Figure 2. Effect of caspase 3 and 7 on proteolytic maturation of _pIL-33 and ST2-interacting _mIL-33 forms.

A. Immunoblot analysis of recombinant IL-33 (100 ng) incubated for 2 hours with control medium or 10, 30, or 100 units of recombinant human active caspases 3, 7 or 8 (100 units). B. Immunoblot analysis of necrotic supernatants of TE-7 cells overexpressing _pIL-33 (1–270). Cells were pre-incubated with control medium or Poly (I:C) (10 nM) for 8 hours. Control supernatants were incubated with medium or 100 units of recombinant human active caspases 3, 7, or 8 for 2 hours.
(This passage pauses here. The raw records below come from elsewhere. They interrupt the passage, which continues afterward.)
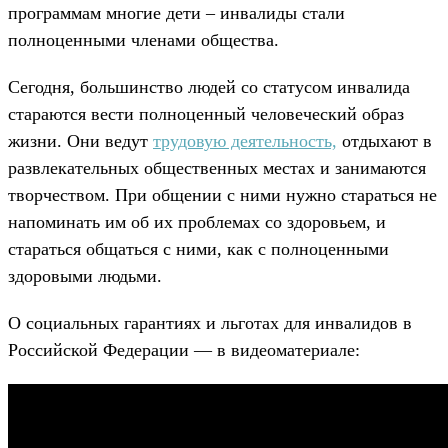
программам многие дети – инвалиды стали
полноценными членами общества.
Сегодня, большинство людей со статусом инвалида
стараются вести полноценный человеческий образ
жизни. Они ведут
трудовую деятельность,
отдыхают в
развлекательных общественных местах и занимаются
творчеством. При общении с ними нужно стараться не
напоминать им об их проблемах со здоровьем, и
стараться общаться с ними, как с полноценными
здоровыми людьми.
О социальных гарантиях и льготах для инвалидов в
Российской Федерации — в видеоматериале:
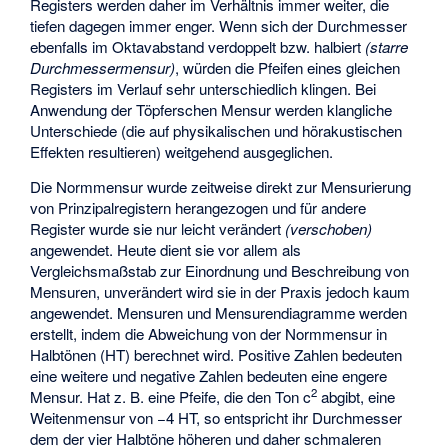
Registers werden daher im Verhältnis immer weiter, die
tiefen dagegen immer enger. Wenn sich der Durchmesser
ebenfalls im Oktavabstand verdoppelt bzw. halbiert
(starre
Durchmessermensur)
, würden die Pfeifen eines gleichen
Registers im Verlauf sehr unterschiedlich klingen. Bei
Anwendung der Töpferschen Mensur werden klangliche
Unterschiede (die auf physikalischen und hörakustischen
Effekten resultieren) weitgehend ausgeglichen.
Die Normmensur wurde zeitweise direkt zur Mensurierung
von Prinzipalregistern herangezogen und für andere
Register wurde sie nur leicht verändert
(verschoben)
angewendet. Heute dient sie vor allem als
Vergleichsmaßstab zur Einordnung und Beschreibung von
Mensuren, unverändert wird sie in der Praxis jedoch kaum
angewendet. Mensuren und Mensurendiagramme werden
erstellt, indem die Abweichung von der Normmensur in
Halbtönen (HT) berechnet wird. Positive Zahlen bedeuten
eine weitere und negative Zahlen bedeuten eine engere
2
Mensur. Hat z. B. eine Pfeife, die den Ton c
abgibt, eine
Weitenmensur von −4 HT, so entspricht ihr Durchmesser
dem der vier Halbtöne höheren und daher schmaleren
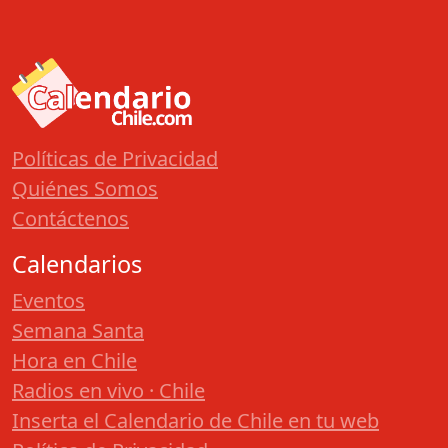
Políticas de Privacidad
Quiénes Somos
Contáctenos
Calendarios
Eventos
Semana Santa
Hora en Chile
Radios en vivo · Chile
Inserta el Calendario de Chile en tu web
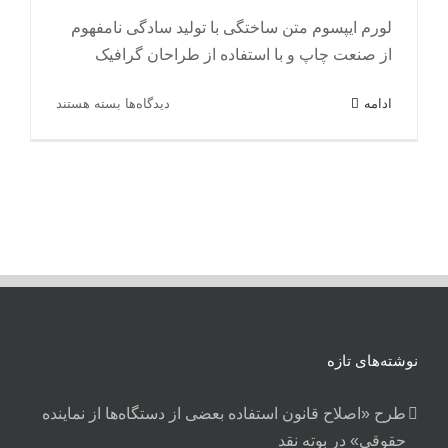
لورم ایپسوم متن ساختگی با تولید سادگی نامفهوم
از صنعت چاپ و با استفاده از طراحان گرافیک
برای
ادامه
دیدگاه‌ها
بسته هستند
شرکت
در
سهام
با
آوادا
نوشته‌های تازه
طرح «اصلاح قانون استفاده بعضی از دستگاه‌ها از نماینده
حقوقی» در بوته نقد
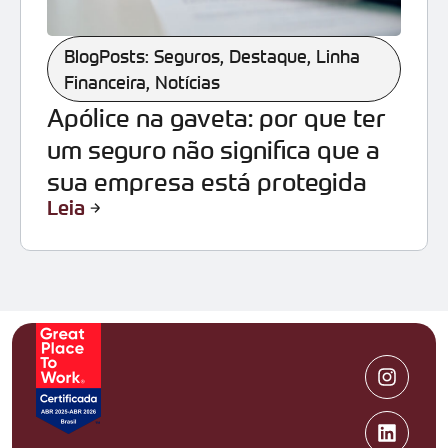
BlogPosts: Seguros
,
Destaque
,
Linha
Financeira
,
Notícias
Apólice na gaveta: por que ter
um seguro não significa que a
sua empresa está protegida
Leia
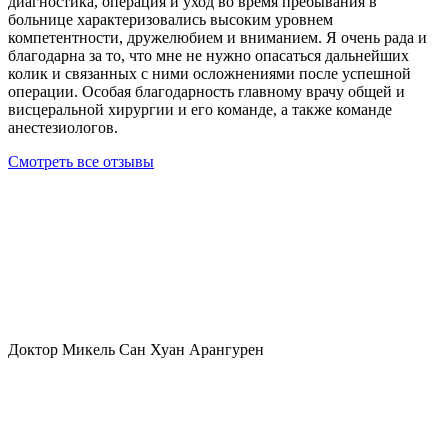
диагностика, операция и уход во время пребывания в
больнице характеризовались высоким уровнем
компетентности, дружелюбием и вниманием. Я очень рада и
благодарна за то, что мне не нужно опасаться дальнейших
колик и связанных с ними осложнениями после успешной
операции. Особая благодарность главному врачу общей и
висцеральной хирургии и его команде, а также команде
анестезиологов.
Смотреть все отзывы
Доктор Микель Сан Хуан Арангурен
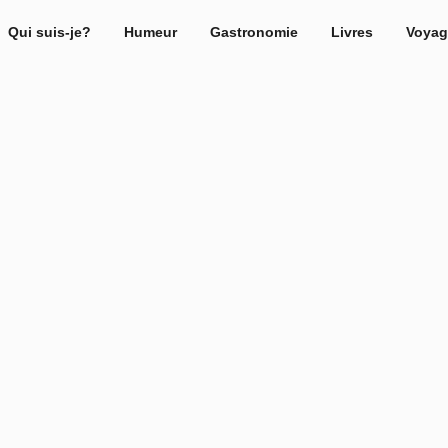
Qui suis-je?
Humeur
Gastronomie
Livres
Voyag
C. Immunoblot analysis of TE-7 cells overexpressing wildtype (1–270), single-point mutated (D175N; D178N), and double-point mutated (D175N/D178N) _pIL-33. Necrotic supernatants were incubated with control medium or 100 units of recombinant human active caspases 3 or 7 for 2 hours. D. X-ray complex structure of ST2 receptor (S117-S268; PDB ID: 4KC3) juxtaposed with the NMR-based structure of IL-33 (S111-T270; PDB ID: 2KLL) showing IL-33 minimal binding domain interacting with ST2 and the non-interacting IL-33 flexible loop with a.a. D175 and D178 (yellow); D179-T270 is posterior to the IL-33 and is not interacting with ST2 receptor binding interface (grey). E. Schematic representation of (D) inclusive of the M1-H109 and caspase cleavage site (D175, D178) as determined by MS/tandem LC-MS. F. Immunoblot analysis of coimmunoprecipitation of IL-33 and ST2: TE-7 cells overexpressing _pIL-33 (1–270) were incubated with Poly (I:C) (10 nM) for 8 hours and lysed. Lysate input control (left) and co-immunoprecipitation of IL-33 with ST2-Fc (middle) or normal goat IgG (right) are shown. A-C, F. Data are representative of n = 3 independent experiments. Left margin (throughout): protein molecular weight (kDa). Right margin (throughout): protein names (cl, cleaved; fl, full length; m, mature; p, precursor).